This, and Czechoslovakia too, down to the point of using the same "pan-slav" color scheme, and even having variations of the same pan-slavic song as their national anthems - Hej, Slovane! If you read early 20th century left-wing literature, like Hasek's The Good Soldier Svejk, pan-slavism, stated or not, definitely played a revolutionary role especially in Slavic lands under imperial occupation.
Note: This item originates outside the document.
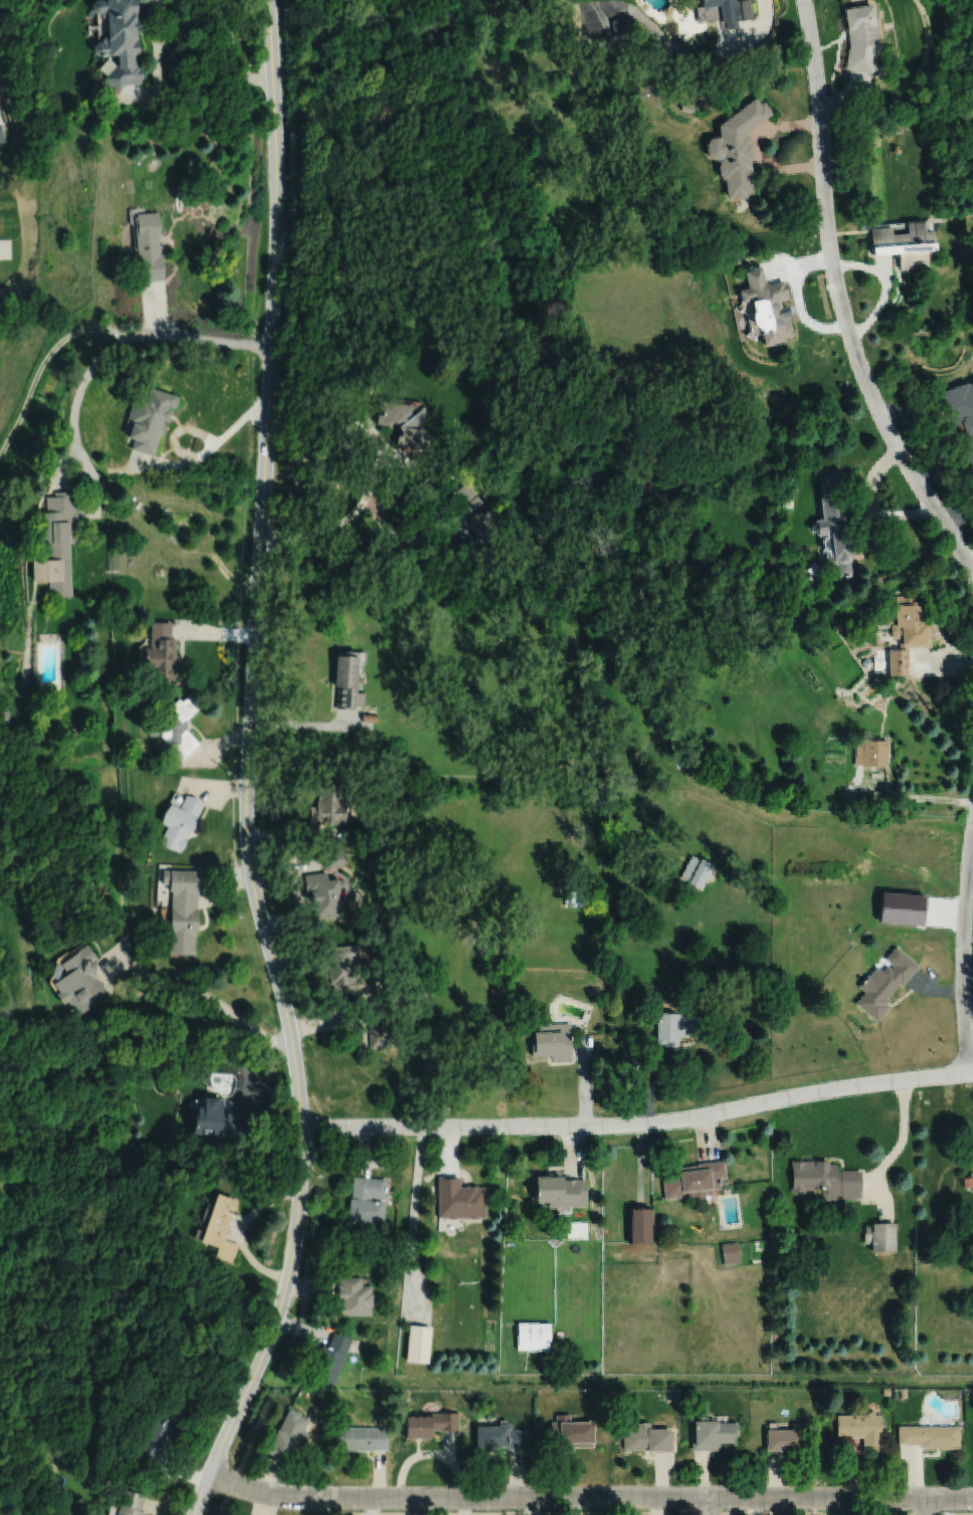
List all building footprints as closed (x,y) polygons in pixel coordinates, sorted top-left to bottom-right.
[(140,84),(140,80),(142,79),(141,68),(137,68),(136,55),(137,55),(136,35),(134,35),(134,33),(136,33),(135,21),(133,21),(133,18),(134,18),(134,13),(135,13),(134,0),(102,0),(102,1),(93,1),(89,5),(89,11),(93,15),(98,14),(98,17),(101,20),(104,20),(105,38),(102,38),(99,41),(100,43),(95,44),(91,48),(91,53),(95,57),(115,56),(115,65),(103,79),(117,92),(124,85),(140,84)] [(704,10),(721,7),(724,26),(728,25),(729,31),(740,29),(739,23),(754,20),(751,0),(737,3),(736,0),(702,0),(704,10)] [(877,56),(881,55),(880,45),(878,45),(871,5),(843,10),(849,46),(845,70),(873,75),(877,56)] [(613,21),(615,36),(630,33),(627,19),(613,21)] [(713,158),(722,156),(723,158),(719,158),(720,163),(718,163),(720,174),(721,174),(722,178),(725,178),(728,197),(734,196),(734,198),(748,197),(747,195),(754,194),(752,176),(753,176),(751,159),(754,159),(751,143),(749,143),(748,135),(746,136),(746,133),(751,128),(755,129),(774,115),(765,104),(762,106),(757,99),(719,129),(720,135),(719,135),(718,134),(711,135),(706,141),(708,153),(713,158)] [(683,102),(681,112),(699,115),(700,106),(683,102)] [(135,212),(135,215),(133,215),(138,278),(141,278),(141,281),(163,279),(161,252),(158,253),(157,235),(159,235),(157,210),(135,212)] [(869,228),(872,255),(897,253),(898,270),(926,267),(925,251),(934,250),(931,221),(923,222),(923,219),(905,221),(905,222),(906,231),(891,232),(890,227),(869,228)] [(760,328),(765,345),(784,340),(784,338),(793,335),(790,322),(785,323),(783,316),(790,314),(787,305),(782,307),(780,300),(788,298),(787,295),(789,295),(786,282),(784,283),(783,280),(769,283),(765,282),(761,267),(745,271),(749,287),(739,289),(742,301),(750,298),(753,310),(752,312),(752,315),(752,317),(752,320),(753,323),(755,325),(757,326),(759,327),(760,328)] [(968,384),(967,382),(940,392),(943,401),(941,401),(945,410),(947,410),(954,427),(957,426),(965,448),(948,468),(966,483),(972,474),(972,382),(968,384)] [(149,386),(146,397),(134,393),(125,422),(130,423),(126,436),(133,438),(130,448),(152,455),(153,452),(154,452),(156,445),(155,445),(156,443),(159,436),(158,436),(158,435),(159,435),(160,432),(161,432),(163,425),(164,422),(162,421),(162,419),(167,420),(170,410),(166,408),(166,406),(172,408),(173,405),(174,405),(177,398),(176,398),(177,395),(149,386)] [(376,399),(376,406),(378,409),(378,413),(374,413),(373,424),(390,425),(387,421),(392,421),(395,425),(394,426),(397,430),(397,435),(394,434),(393,442),(409,444),(409,458),(430,442),(419,429),(422,405),(410,413),(407,409),(414,404),(376,399)] [(815,533),(814,533),(812,533),(812,532),(811,532),(810,531),(810,530),(810,529),(810,528),(810,527),(811,526),(811,525),(812,525),(813,525),(814,524),(814,521),(822,520),(818,498),(821,498),(819,485),(824,484),(823,477),(835,475),(836,482),(837,482),(839,495),(843,495),(843,499),(847,499),(849,512),(845,513),(847,521),(850,520),(852,529),(847,530),(848,538),(878,534),(881,552),(852,556),(854,576),(836,578),(835,567),(826,568),(824,550),(822,551),(820,540),(821,540),(821,538),(824,538),(824,535),(816,536),(815,533)] [(454,491),(464,504),(469,511),(482,501),(466,481),(454,491)] [(75,490),(53,491),(53,496),(45,496),(45,511),(36,512),(37,525),(31,525),(32,538),(37,538),(37,544),(47,544),(47,559),(30,560),(31,582),(48,581),(48,591),(54,597),(70,596),(68,543),(77,543),(76,520),(77,520),(76,507),(75,507),(75,490)] [(466,516),(477,546),(499,538),(489,508),(466,516)] [(895,597),(895,606),(894,606),(894,626),(891,626),(891,639),(899,639),(899,650),(888,650),(877,651),(878,655),(874,655),(874,670),(887,670),(887,677),(908,677),(907,648),(930,648),(930,620),(925,620),(924,602),(915,602),(915,597),(895,597)] [(149,622),(149,648),(143,648),(142,669),(148,669),(147,679),(174,680),(175,639),(170,639),(170,622),(149,622)] [(336,656),(334,687),(337,687),(336,708),(354,709),(356,688),(362,688),(363,676),(357,676),(358,657),(336,656)] [(159,737),(181,761),(199,744),(186,730),(186,719),(200,706),(189,694),(181,702),(179,699),(161,715),(161,720),(148,720),(148,737),(159,737)] [(11,731),(9,710),(0,711),(0,732),(11,731)] [(362,712),(361,721),(376,722),(376,713),(362,712)] [(855,741),(854,766),(862,766),(862,768),(887,768),(888,742),(855,741)] [(317,782),(317,801),(315,801),(315,807),(309,807),(309,825),(344,825),(345,802),(341,802),(342,783),(317,782)] [(186,795),(184,798),(174,793),(159,823),(167,827),(159,842),(167,849),(179,852),(184,847),(185,839),(183,838),(184,835),(187,836),(194,828),(196,818),(203,804),(195,798),(186,795)] [(321,853),(323,868),(343,866),(342,851),(321,853)] [(692,855),(681,877),(687,880),(686,882),(702,890),(715,865),(699,857),(698,858),(692,855)] [(198,872),(162,871),(161,885),(168,885),(168,893),(171,893),(170,896),(169,896),(167,952),(193,953),(193,934),(194,934),(196,906),(195,906),(195,898),(197,898),(198,872)] [(342,880),(336,881),(335,877),(326,878),(326,873),(304,875),(305,881),(304,881),(304,889),(305,889),(306,895),(310,894),(311,906),(313,918),(337,915),(336,908),(339,908),(337,896),(340,896),(339,892),(344,892),(346,888),(346,883),(342,880)] [(566,890),(566,906),(595,907),(595,890),(566,890)] [(881,891),(878,921),(922,925),(925,895),(881,891)] [(96,959),(85,942),(75,949),(76,950),(58,961),(65,971),(50,981),(57,990),(53,992),(60,1002),(64,999),(75,1015),(107,993),(94,973),(94,960),(96,959)] [(329,946),(330,955),(327,956),(329,984),(332,983),(332,993),(357,991),(357,994),(373,993),(375,993),(373,975),(360,976),(357,944),(329,946)] [(904,953),(890,968),(887,965),(882,971),(877,966),(868,976),(867,975),(858,986),(865,991),(855,1003),(876,1021),(889,1006),(886,1004),(889,1000),(887,998),(899,983),(902,986),(919,966),(904,953)] [(491,983),(490,993),(500,993),(500,983),(491,983)] [(657,1014),(657,1040),(657,1046),(679,1047),(679,1037),(696,1037),(696,1015),(680,1015),(680,1014),(676,1014),(676,1012),(661,1012),(661,1014),(657,1014)] [(539,1024),(539,1032),(531,1032),(531,1057),(552,1057),(552,1060),(571,1060),(571,1023),(539,1024)] [(367,1026),(369,1048),(389,1046),(387,1024),(367,1026)] [(203,1096),(202,1105),(194,1105),(193,1113),(192,1113),(191,1132),(227,1136),(249,1138),(252,1138),(254,1114),(220,1111),(221,1097),(203,1096)] [(706,1199),(706,1196),(714,1195),(713,1190),(721,1189),(720,1180),(727,1179),(725,1161),(699,1164),(699,1166),(680,1169),(680,1170),(663,1172),(666,1199),(666,1200),(689,1197),(689,1199),(693,1198),(693,1202),(697,1205),(703,1204),(706,1199)] [(791,1161),(790,1193),(804,1193),(804,1190),(822,1191),(822,1201),(841,1201),(841,1199),(861,1199),(861,1171),(840,1171),(840,1173),(836,1173),(836,1165),(828,1165),(828,1161),(791,1161)] [(352,1177),(350,1199),(348,1198),(346,1221),(382,1224),(383,1201),(370,1200),(370,1198),(384,1199),(385,1191),(385,1179),(352,1177)] [(477,1218),(484,1218),(484,1187),(476,1187),(476,1185),(466,1185),(466,1187),(458,1187),(458,1177),(437,1177),(437,1218),(447,1218),(448,1219),(454,1219),(455,1218),(468,1218),(469,1219),(476,1219),(477,1218)] [(535,1177),(536,1203),(549,1203),(549,1209),(559,1209),(559,1207),(587,1207),(587,1181),(579,1181),(579,1180),(562,1180),(562,1177),(535,1177)] [(963,1178),(964,1188),(972,1187),(971,1177),(963,1178)] [(215,1193),(199,1241),(217,1247),(214,1256),(231,1262),(237,1244),(223,1239),(227,1227),(226,1227),(235,1199),(215,1193)] [(628,1210),(629,1243),(629,1244),(654,1243),(654,1210),(653,1210),(628,1210)] [(871,1224),(871,1227),(864,1226),(864,1243),(870,1244),(870,1252),(894,1253),(895,1224),(871,1224)] [(722,1245),(723,1247),(725,1266),(742,1264),(739,1244),(739,1243),(722,1245)] [(337,1278),(337,1285),(336,1285),(336,1301),(338,1301),(338,1316),(369,1316),(369,1306),(371,1307),(371,1294),(369,1294),(369,1286),(360,1286),(360,1278),(337,1278)] [(518,1324),(517,1351),(528,1351),(550,1352),(550,1345),(551,1325),(518,1324)] [(408,1326),(404,1361),(426,1364),(430,1328),(408,1326)] [(332,1332),(327,1346),(321,1344),(309,1375),(332,1385),(351,1339),(332,1332)] [(397,1395),(403,1401),(408,1395),(402,1389),(397,1395)] [(672,1391),(672,1402),(681,1402),(681,1391),(672,1391)] [(158,1403),(149,1424),(142,1420),(131,1444),(139,1447),(133,1460),(149,1467),(155,1452),(160,1453),(173,1422),(169,1420),(174,1410),(158,1403)] [(288,1408),(278,1430),(276,1429),(265,1454),(286,1464),(287,1462),(293,1465),(300,1450),(294,1447),(296,1443),(302,1445),(307,1434),(302,1431),(307,1420),(299,1416),(300,1414),(288,1408)] [(404,1415),(404,1439),(430,1439),(430,1431),(440,1431),(440,1432),(457,1432),(457,1413),(438,1413),(438,1414),(429,1414),(429,1415),(404,1415)] [(866,1416),(836,1416),(837,1439),(863,1438),(863,1453),(881,1452),(881,1416),(875,1416),(873,1414),(868,1414),(866,1416)] [(557,1416),(557,1423),(552,1423),(552,1453),(574,1452),(573,1449),(594,1449),(594,1424),(571,1424),(571,1416),(557,1416)] [(474,1428),(474,1449),(475,1449),(475,1452),(495,1452),(495,1449),(505,1449),(505,1451),(527,1451),(527,1431),(513,1431),(513,1426),(507,1426),(507,1422),(499,1422),(499,1426),(497,1426),(497,1428),(474,1428)] [(695,1423),(695,1433),(693,1433),(693,1452),(719,1452),(719,1445),(736,1445),(736,1437),(739,1437),(739,1424),(719,1424),(719,1423),(695,1423)] [(624,1439),(624,1452),(648,1451),(648,1454),(672,1453),(672,1431),(652,1431),(652,1424),(639,1424),(639,1429),(626,1429),(626,1439),(624,1439)] [(333,1427),(333,1450),(342,1449),(342,1452),(373,1452),(373,1451),(387,1451),(387,1428),(344,1428),(344,1427),(333,1427)] [(898,1428),(898,1446),(922,1446),(922,1450),(959,1450),(959,1428),(898,1428)] [(768,1432),(768,1453),(802,1453),(802,1431),(768,1432)] [(314,1443),(315,1447),(318,1448),(322,1447),(323,1444),(322,1440),(319,1439),(315,1440),(314,1443)] [(114,1514),(144,1514),(144,1513),(139,1512),(143,1496),(120,1490),(114,1514)]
You have music like the Glagolitic Mass, which despite being written by secular composer from a largely Catholic culture, paid tribute to a joint Slavic history.
I think the term pan-slavism refers to the secular, left-leaning version of slavic trans-national solidarity, and usually, the Czarist Great Russian chauvinist version of it is dubbed "Slavophilia" in most sources I've read.
My general opinion as a non-slav is that Slavs, regardless of their geographic clustering, are more similar to one another culturally and even economically than any other European ethno-linguistic group, and while I wouldn't encourage them to make a geographic corridor through my country, I think they probably would be better off in some supra-national federation rather than (no pun intended) balkanized as they currently are. I definitely think Yugoslavia and Czechoslovakia were great countries and preferable to the current setup, and see them more as failures of joint identity building rather than state building; to my mind there's hardly any difference between a Czech and a Slovak or a Serb and a Croat and see no reason why these regional identities had to be maintained as they were rather than jointly assimilated.